A profissional foi contratada para organizar e discursar na cerimônia, realizada em Florianópolis no dia 12 de setembro de 2015. Ao analisar o caso, o titular do 2.º Juizado Especial Cível determinou que a empresa – da qual a cerimonialista é funcionária – pague indenização ao casal por danos morais.

As informações foram divulgadas pelo jornalista Fernando Evangelista, da Assessoria de Comunicação do Tribunal de Justiça de Santa Catarina – (Autos n. 0311664-81.2016.8.24.0023).

Dias antes do matrimônio, os noivos preencheram um formulário detalhado com tudo o que gostariam que a profissional falasse durante o evento. No entanto, segundo os autos, ela ignorou a maior parte das informações, disse o que quis e como quis durante 35 minutos. O discurso foi gravado na íntegra.

Os noivos usaram o serviço ‘Reclame Aqui’ para narrar o que aconteceu. A empresa não gostou das reclamações e acionou a Justiça de São Paulo. A ação foi julgada improcedente, mas teria custado aos recém-casados R$ 5 mil em deslocamento. Diante do desgaste, o casal ingressou na Justiça com pedido de indenização por danos morais e materiais.

“Este juízo escutou os áudios”, escreveu o magistrado responsável pelo caso. “E a cerimonialista, em vez de dizer Carta aos Coríntios, disse ‘Carta aos Corinthians’, agradeceu ‘aos convidado’ e falou ‘as pessoas que gostam de bege são sensíveis e sonhadora’”, entre outras passagens.

Os erros de português da profissional e as lições de moral, pontuou o magistrado, não são capazes de gerar indenização. Porém, ele acrescentou, ao falar dos supostos defeitos dos noivos, a cerimonialista foi ‘inconveniente, inadequada e causou abalo anímico’.

“Neste ponto, a indenização se faz necessária”, e determinou que a empresa pague aos noivos R$ 3 mil pelos danos morais.

A responsável pelo cerimonial disse que ‘a noiva nunca está satisfeita’. “Ela troca de roupa cinco vezes antes de sair e no fim não gosta do vestido escolhido, para ela está sempre faltando alguma coisa.”

Ela teria dito ainda que ‘o noivo é bagunceiro e dorminhoco e usa cinco camisetas por dia, no fim da semana, são cinco cestos de roupa para lavar’. Ao perceber a repetição do número cinco, aconselhou: “Joguem no bicho, vai dar.”

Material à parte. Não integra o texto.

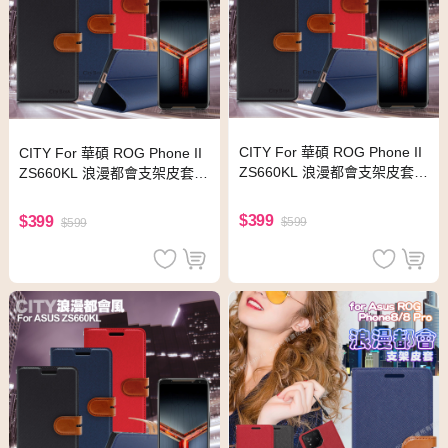
CITY For 華碩 ROG Phone II
CITY For 華碩 ROG Phone II
ZS660KL 浪漫都會支架皮套-
ZS660KL 浪漫都會支架皮套-
搶眼紅
浪漫藍
$399
$399
$599
$599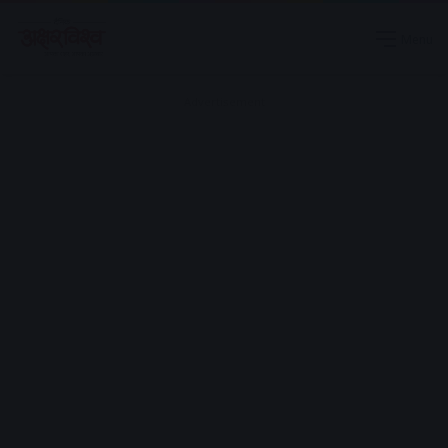
Menu
Advertisement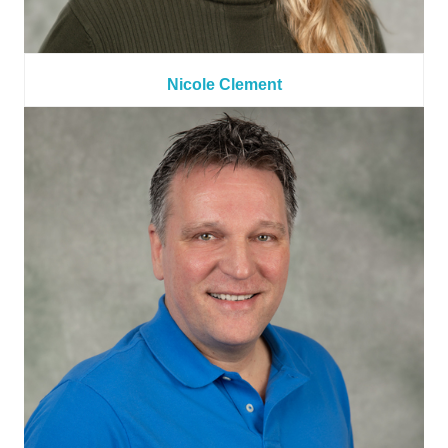
Nicole Clement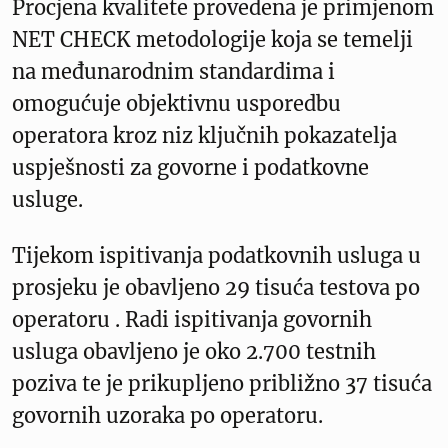
Procjena kvalitete provedena je primjenom
NET CHECK metodologije koja se temelji
na međunarodnim standardima i
omogućuje objektivnu usporedbu
operatora kroz niz ključnih pokazatelja
uspješnosti za govorne i podatkovne
usluge.
Tijekom ispitivanja podatkovnih usluga u
prosjeku je obavljeno 29 tisuća testova po
operatoru . Radi ispitivanja govornih
usluga obavljeno je oko 2.700 testnih
poziva te je prikupljeno približno 37 tisuća
govornih uzoraka po operatoru.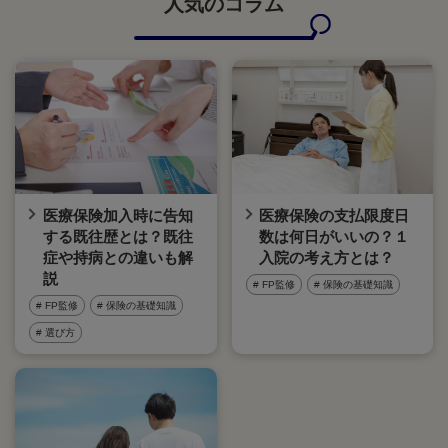
人気のコラム
医療保険加入時に告知
医療保険の支払限度日
する既往歴とは？既往
数は何日がいいの？１
症や持病との違いも解
入院の考え方とは？
説
# FP監修
# 保険の基礎知識
# FP監修
# 保険の基礎知識
# 選び方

No resto, concluiu o magistrado, o serviço foi realizado e não se justificaria a rescisão do contrato nem a restituição dos valores pagos. O magistrado afastou o pedido de restituição dos R$ 5 mil referentes às viagens a São Paulo, ‘porque elas não estão relacionadas ao presente caso, mas são originárias de uma ação distinta’.

Para o juiz, não há prova de que a ré, autora naquele processo, agiu de má-fé ou tenha se valido de expediente ardiloso.